Filing time - which starts on Monday - at Ada County is abruptly looking more interesting.
The most thorough rundown seems to be in the last couple of posts from Kevin Richert of the Idaho Statesman - on legislative announcements generally and David Langhorst's run for county office - and we'll refer you there for a fuller cheat sheet. Here, just a couple of thoughts.
When Langhorst, now the Democratic senator from District 16 (NW Boise, Garden City, nearby), first ran for the job, he was a decided underdog in a district that had been steadily going Republican for state Senate for quite a while. He's turned that seat into safe, for himself at least, and the district now elects three Democrats - it was majority Republican pre-Langhorst. There have been changes in the district since he first won, but some of it probably had to do with his personal attibutes. 16 will be going through a transition this year, and it'll be worth watching to see if the Democrats are able to hold it or if Republicans succeed in what we assume will be a serious pushback.
He will be running for the Ada County Commission, currently 2-1 Republican. Reichert accurately charts the difficulty via historic record: "However, the odds don't favor a Democrat winning a countywide election. Paul Woods won a commissioner's race in 2006 - but with 43 percent backing in a narrow three-way race. A decade earlier, Frank Walker squeaked out a victory over lightning-rod GOP incumbent Gary Glenn. More than 113,000 residents voted in the race; Walker prevailed by 77 votes." Boise city (where 16 mostly is) is now majority Democratic, but there's scant evidence Ada County as a whole is.

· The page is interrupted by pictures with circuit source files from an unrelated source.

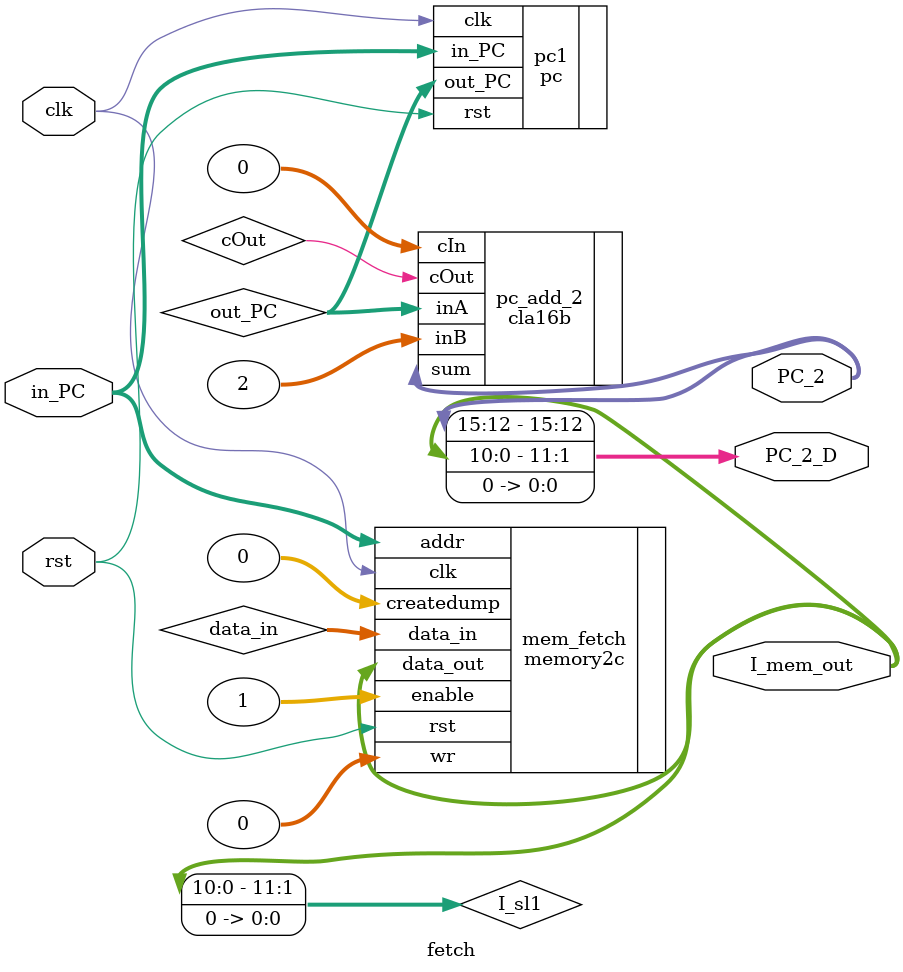
<source format=v>
/*
   CS/ECE 552 Spring '22
  
   Filename        : fetch.v
   Description     : This is the module for the overall fetch stage of the processor.
*/
`default_nettype none
module fetch (in_PC, clk, rst, PC_2_D, PC_2, I_mem_out/* TODO: Add appropriate inputs/outputs for your fetch stage here*/);

   // TODO: Your code here
   input wire clk, rst;
   input wire [15:0] in_PC;
   
   output wire [15:0] PC_2, PC_2_D;
   output wire [15:0] I_mem_out; 
   
   wire [15:0] out_PC;

   wire [15:0] data_in;
   wire [11:0] I_sl1;
   wire cOut;
   
   pc pc1 (.in_PC(in_PC), .out_PC(out_PC), .clk(clk), .rst(rst));
   cla16b pc_add_2 (.sum(PC_2), .cOut(cOut), .inA(out_PC), .inB(2), .cIn(0));
   
   memory2c mem_fetch(.data_out(I_mem_out), .data_in(data_in), .addr(in_PC), .enable(1), .wr(0), .createdump(0), .clk(clk), .rst(rst));
   assign I_sl1 = {I_mem_out[10:0], 1'b0};
   assign PC_2_D = {PC_2[15:12], I_sl1};
   
   
endmodule
`default_nettype wire

</source>
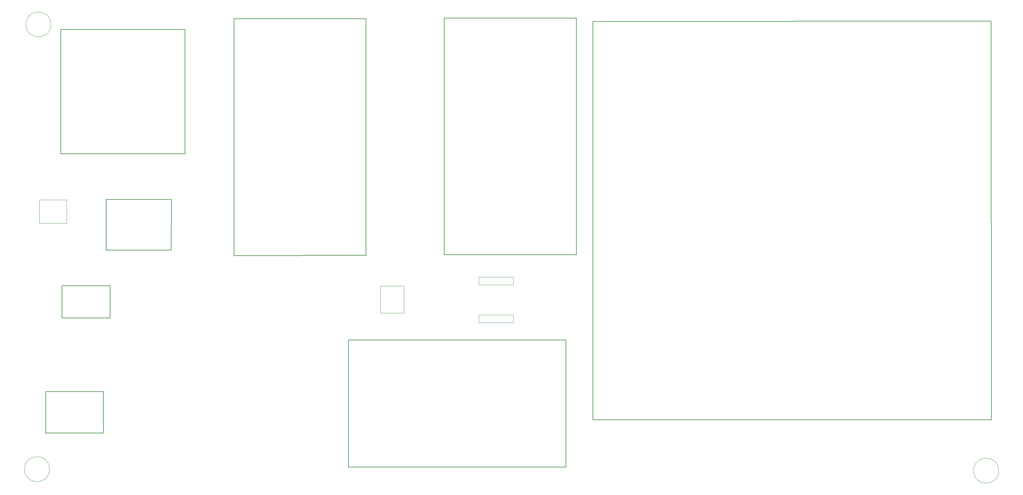
<source format=gbr>
G04 #@! TF.GenerationSoftware,KiCad,Pcbnew,5.0.2-bee76a0~70~ubuntu16.04.1*
G04 #@! TF.CreationDate,2021-10-26T00:07:22+01:00*
G04 #@! TF.ProjectId,Podcar_PCB,506f6463-6172-45f5-9043-422e6b696361,rev?*
G04 #@! TF.SameCoordinates,Original*
G04 #@! TF.FileFunction,Other,User*
%FSLAX46Y46*%
G04 Gerber Fmt 4.6, Leading zero omitted, Abs format (unit mm)*
G04 Created by KiCad (PCBNEW 5.0.2-bee76a0~70~ubuntu16.04.1) date Tue 26 Oct 2021 00:07:22 BST*
%MOMM*%
%LPD*%
G01*
G04 APERTURE LIST*
%ADD10C,0.150000*%
%ADD11C,0.050000*%
G04 APERTURE END LIST*
D10*
G04 #@! TO.C,U2*
X23329600Y-52495800D02*
X23355000Y-18129600D01*
X57645000Y-52445000D02*
X23329600Y-52495800D01*
X57670400Y-18155000D02*
X57645000Y-52445000D01*
X23355000Y-18155000D02*
X57670400Y-18155000D01*
G04 #@! TO.C,XA1*
X23695000Y-97765000D02*
X37030000Y-97765000D01*
X23695000Y-97765000D02*
X23695000Y-88875000D01*
X23695000Y-88875000D02*
X37030000Y-88875000D01*
X37030000Y-97765000D02*
X37030000Y-88875000D01*
X19250000Y-129515000D02*
X19250000Y-118085000D01*
X35125000Y-129515000D02*
X35125000Y-118085000D01*
X35125000Y-129515000D02*
X19250000Y-129515000D01*
X35125000Y-118085000D02*
X19250000Y-118085000D01*
G04 #@! TO.C,U6*
X129175600Y-15035600D02*
X165650000Y-15035600D01*
X129175600Y-80364400D02*
X129175600Y-15035600D01*
X165650000Y-80339000D02*
X129175600Y-80364400D01*
X165650000Y-15035600D02*
X165650000Y-80339000D01*
G04 #@! TO.C,U5*
X71175600Y-15235600D02*
X107650000Y-15235600D01*
X71175600Y-80564400D02*
X71175600Y-15235600D01*
X107650000Y-80539000D02*
X71175600Y-80564400D01*
X107650000Y-15235600D02*
X107650000Y-80539000D01*
G04 #@! TO.C,U3*
X170285200Y-125916400D02*
X170234400Y-15959800D01*
X280241800Y-125916400D02*
X170285200Y-125916400D01*
X280165600Y-15909000D02*
X280241800Y-125916400D01*
X170234400Y-15985200D02*
X280165600Y-15909000D01*
G04 #@! TO.C,U4*
X102802600Y-103899400D02*
X162797400Y-103899400D01*
X102802600Y-138900600D02*
X102802600Y-103874000D01*
X162822800Y-138900600D02*
X102802600Y-138900600D01*
X162797400Y-103874000D02*
X162822800Y-138900600D01*
D11*
G04 #@! TO.C,J2*
X118140000Y-88950000D02*
X111600000Y-88950000D01*
X118140000Y-96450000D02*
X118140000Y-88950000D01*
X111600000Y-96450000D02*
X118140000Y-96450000D01*
X111600000Y-88950000D02*
X111600000Y-96450000D01*
G04 #@! TO.C,J1*
X17450000Y-65160000D02*
X17450000Y-71700000D01*
X24950000Y-65160000D02*
X17450000Y-65160000D01*
X24950000Y-71700000D02*
X24950000Y-65160000D01*
X17450000Y-71700000D02*
X24950000Y-71700000D01*
D10*
G04 #@! TO.C,U1*
X35874600Y-65130000D02*
X37728800Y-65104600D01*
X35874600Y-79100000D02*
X35874600Y-65130000D01*
X53883200Y-79100000D02*
X35874600Y-79100000D01*
X53908600Y-65130000D02*
X53883200Y-79100000D01*
X52105200Y-65130000D02*
X53908600Y-65130000D01*
X37728800Y-65104600D02*
X52105200Y-65130000D01*
D11*
G04 #@! TO.C,R2*
X148270000Y-86550000D02*
X138750000Y-86550000D01*
X148270000Y-88650000D02*
X148270000Y-86550000D01*
X138750000Y-88650000D02*
X148270000Y-88650000D01*
X138750000Y-86550000D02*
X138750000Y-88650000D01*
G04 #@! TO.C,R1*
X148270000Y-96950000D02*
X138750000Y-96950000D01*
X148270000Y-99050000D02*
X148270000Y-96950000D01*
X138750000Y-99050000D02*
X148270000Y-99050000D01*
X138750000Y-96950000D02*
X138750000Y-99050000D01*
G04 #@! TO.C,M3*
X282250000Y-139900000D02*
G75*
G03X282250000Y-139900000I-3450000J0D01*
G01*
X20250000Y-139500000D02*
G75*
G03X20250000Y-139500000I-3450000J0D01*
G01*
X20650000Y-16800000D02*
G75*
G03X20650000Y-16800000I-3450000J0D01*
G01*
G04 #@! TD*
M02*

</source>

Langhorst has a high ambition here. If he wins, he will be a game-changer, throwing Ada County into an overall much more c0mpetitive category. Not only that: If the county is perceived generally as competitive, that could make some of the so-far colidly Republican seats in the western county more competitive over time. Langhorst's will be a race to watch seriously.
The other item of interest is the seeming shift in the contest for the House seat now held by Republican Mike Moyle, identified as a leader of the anti-tax rural Republicans. There had been a lot of talk that former Eagle Mayor Nancy Merrill might take him on. That possibility seemingly remains, but now an alternative scenario is developing - that Chuck Winder, who has run for governor and mayor of Boise, might take on Moyle instead, with Merrill trying for the other House seat. That could be an equally interesting race, with a battle for the soul of the southwest Idaho Republican Party at stake.
And some other interesting tidbits. Fun times, these filing weeks.